Understanding a recursively defined list (fibs in terms of zipWith)

Frank picture Frank · Jun 8, 2011 · Viewed 8.2k times · Source

I'm learning Haskell, and came across the following code:

fibs = 0 : 1 : zipWith (+) fibs (tail fibs)

which I'm having a bit of trouble parsing, in terms of how it works. It's very neat, I understand that nothing more is needed, but I'd like to understand how Haskell manages to "fill in" fibs when I write:

take 50 fibs

Any help?

Thanks!

Answer

mgiuca picture mgiuca · Jun 8, 2011

I'll give a bit of an explanation of how it works internally. First, you must realise that Haskell uses a thing called a thunk for its values. A thunk is basically a value that has not yet been computed yet -- think of it as a function of 0 arguments. Whenever Haskell wants to, it can evaluate (or partly-evaluate) the thunk, turning it in to a real value. If it only partly evaluates a thunk, then the resulting value will have more thunks in it.

For example, consider the expression:

(2 + 3, 4)

In an ordinary language, this value would be stored in memory as (5, 4), but in Haskell, it is stored as (<thunk 2 + 3>, 4). If you ask for the second element of that tuple, it will tell you "4", without ever adding 2 and 3 together. Only if you ask for the first element of that tuple will it evaluate the thunk, and realise that it is 5.

With fibs, it's a bit more complicated, because it's recursive, but we can use the same idea. Because fibs takes no arguments, Haskell will permanently store any list elements that have been discovered -- that is important.

fibs = 0 : 1 : zipWith (+) fibs (tail fibs)

It helps to visualise Haskell's current knowledge of three expressions: fibs, tail fibs and zipWith (+) fibs (tail fibs). We shall assume Haskell starts out knowing the following:

fibs                         = 0 : 1 : <thunk1>
tail fibs                    = 1 : <thunk1>
zipWith (+) fibs (tail fibs) = <thunk1>

Note that the 2nd row is just the first one shifted left, and the 3rd row is the first two rows summed.
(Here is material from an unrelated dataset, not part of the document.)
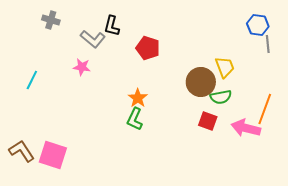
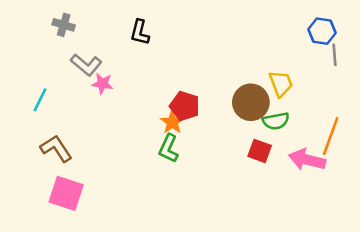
gray L-shape: (93, 39) -> (86, 65), moved
red pentagon: (148, 48) -> (185, 106), moved
brown L-shape: (22, 151) -> (56, 148), moved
Ask for take 2 fibs and you'll get [0, 1]. Haskell doesn't need to further evaluate the above to find this out.

Ask for take 3 fibs and Haskell will get the 0 and 1, and then realise that it needs to partly evaluate the thunk. In order to fully evaluate zipWith (+) fibs (tail fibs), it needs to sum the first two rows -- it can't fully do that, but it can begin to sum the first two rows:

fibs                         = 0 : 1 : 1: <thunk2>
tail fibs                    = 1 : 1 : <thunk2>
zipWith (+) fibs (tail fibs) = 1 : <thunk2>

Note that I filled in the "1" in the 3rd row, and it automatically appeared in the first and second rows as well, since all three rows are sharing the same thunk (think of it like a pointer that got written to). And because it didn't finish evaluating, it created a new thunk containing the rest of the list, should that ever be needed.

It isn't needed, though, because take 3 fibs is done: [0, 1, 1]. But now, say you ask for take 50 fibs; Haskell already remembers the 0, 1 and 1. But it needs to keep going. So it continues summing the first two rows:

fibs                         = 0 : 1 : 1 : 2 : <thunk3>
tail fibs                    = 1 : 1 : 2 : <thunk3>
zipWith (+) fibs (tail fibs) = 1 : 2 : <thunk3>

...

fibs                         = 0 : 1 : 1 : 2 : 3 : <thunk4>
tail fibs                    = 1 : 1 : 2 : 3 : <thunk4>
zipWith (+) fibs (tail fibs) = 1 : 2 : 3 : <thunk4>

And so on, until it has filled in 48 columns of the 3rd row, and thus has worked out the first 50 numbers. Haskell evaluates just as much as it needs, and leaves the infinite "rest" of the sequence as a thunk object in case it ever needs any more.

Note that if you subsequently ask for take 25 fibs, Haskell will not evaluate it again -- it will just take the first 25 numbers from the list it has already calculated.

Edit: Added a unique number to each thunk to avoid confusion.